(Page-level text extractions)
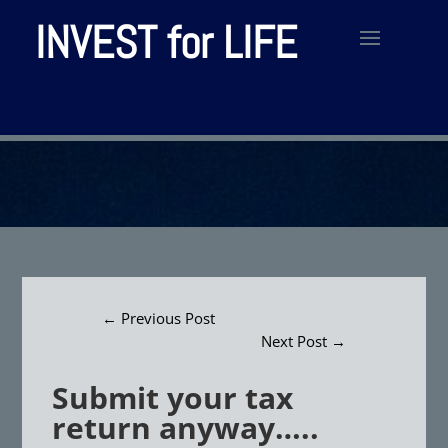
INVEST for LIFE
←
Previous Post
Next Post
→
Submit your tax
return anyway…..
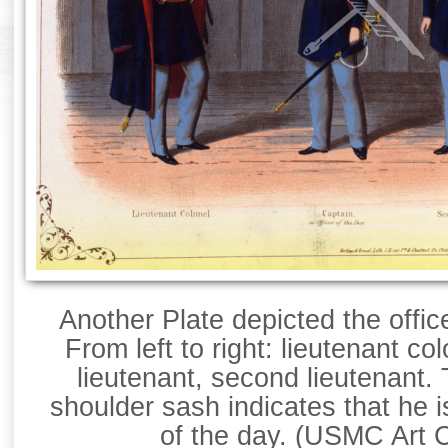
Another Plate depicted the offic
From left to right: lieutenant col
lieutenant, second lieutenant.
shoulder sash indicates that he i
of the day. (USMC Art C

...

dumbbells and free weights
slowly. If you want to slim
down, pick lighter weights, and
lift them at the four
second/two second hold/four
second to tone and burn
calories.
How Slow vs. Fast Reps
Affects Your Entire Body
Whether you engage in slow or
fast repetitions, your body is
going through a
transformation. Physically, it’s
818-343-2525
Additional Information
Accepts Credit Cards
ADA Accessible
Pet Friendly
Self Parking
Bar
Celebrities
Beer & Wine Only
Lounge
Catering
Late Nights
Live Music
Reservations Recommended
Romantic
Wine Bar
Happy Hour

==

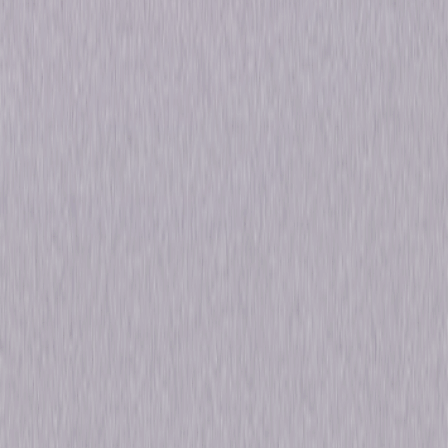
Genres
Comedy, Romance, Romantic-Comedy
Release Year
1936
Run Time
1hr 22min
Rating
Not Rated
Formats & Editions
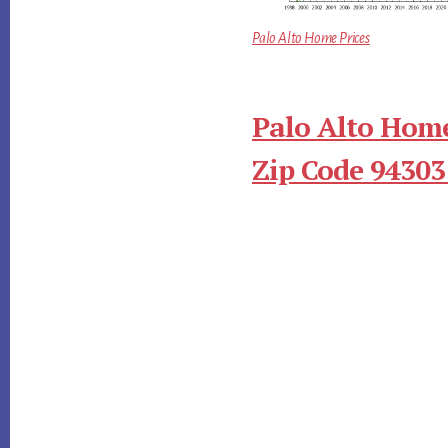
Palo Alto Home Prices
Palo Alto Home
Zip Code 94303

--- TASK ---
Taking the entries above, print exactly the lines starting at the line with "From left to right: lieutenant col" and ending at the line with "of the day. (USMC Art C", both included.

--- EXERCISE RESULT ---
From left to right: lieutenant col
lieutenant, second lieutenant.
shoulder sash indicates that he i
of the day. (USMC Art C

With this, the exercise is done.